3. Help the team become a high-performance team
It’s impossible for a team to become a growth-mindset team if it remains a mere working group rather than performing as a team. (We define a working group as a loose collection of individuals brought together by managers or other leaders to report on their respective businesses.)
Here are a few ways to encourage team development:
- Have teams set their goals on a regular basis.
- Allow teams the flexibility to learn for themselves how to best operate as a unit.
- Provide time, space and resources for teams to build relationships both inside and outside the work environment.
- Encourage teams to celebrate wins.
4. Give teams permission to fail
In a growth-mindset team, sometimes things won’t work as planned. But people won’t be open to more growth-mindset behaviors if they’re worried about repercussions. Brad Staats, of UNC Kenan-Flagler Business School, found overemphasis on success to be the main reason organizations don’t learn and grow — because focusing on success tends to lead to a fixed mindset. Encourage creativity and risk taking, and let the rest of the company see the process — not just the results.
One strategy that often works to create a culture of risk-taking is to approach products and platforms as perpetual beta.
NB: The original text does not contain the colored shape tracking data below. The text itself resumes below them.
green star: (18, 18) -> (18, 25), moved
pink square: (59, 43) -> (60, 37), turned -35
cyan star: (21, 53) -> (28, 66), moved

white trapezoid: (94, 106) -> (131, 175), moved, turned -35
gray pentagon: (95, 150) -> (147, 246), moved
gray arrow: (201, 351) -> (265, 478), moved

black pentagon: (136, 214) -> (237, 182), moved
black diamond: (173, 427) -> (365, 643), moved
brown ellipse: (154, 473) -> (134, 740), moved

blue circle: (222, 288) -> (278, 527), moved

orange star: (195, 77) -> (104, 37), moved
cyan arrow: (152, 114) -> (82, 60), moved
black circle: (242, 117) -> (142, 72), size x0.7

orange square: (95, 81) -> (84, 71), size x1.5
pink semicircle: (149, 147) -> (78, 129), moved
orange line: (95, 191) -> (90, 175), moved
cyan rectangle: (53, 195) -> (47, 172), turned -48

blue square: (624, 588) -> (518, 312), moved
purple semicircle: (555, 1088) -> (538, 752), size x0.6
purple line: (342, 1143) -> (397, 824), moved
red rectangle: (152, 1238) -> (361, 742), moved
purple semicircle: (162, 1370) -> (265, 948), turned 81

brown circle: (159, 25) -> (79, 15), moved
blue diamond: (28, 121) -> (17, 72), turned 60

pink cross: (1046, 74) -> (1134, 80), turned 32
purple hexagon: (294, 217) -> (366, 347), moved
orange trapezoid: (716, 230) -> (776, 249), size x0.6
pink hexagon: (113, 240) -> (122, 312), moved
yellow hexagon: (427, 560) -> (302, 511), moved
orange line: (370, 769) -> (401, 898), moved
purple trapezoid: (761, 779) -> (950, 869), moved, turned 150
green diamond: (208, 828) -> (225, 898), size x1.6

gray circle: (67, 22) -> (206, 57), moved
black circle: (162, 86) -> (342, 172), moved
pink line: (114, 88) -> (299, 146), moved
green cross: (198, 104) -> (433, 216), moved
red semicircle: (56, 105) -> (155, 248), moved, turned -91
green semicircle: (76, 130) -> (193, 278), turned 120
Because betas are viewed as work in progress, experimenting and innovating are viewed as part of the process. This gives the team permission to experiment and improve on the idea in stages, which is often how organizations see really big transformations.
As a leader, you already know that people are your biggest asset. When you build teams that are constantly moving forward with innovative thinking and agility, your employees become even more invaluable. This is the sweet spot — the place where your employees are engaged and the company sees the highest success. It doesn’t start with sophisticated technology or complicated processes. Success starts at the basics — building a growth-mindset team.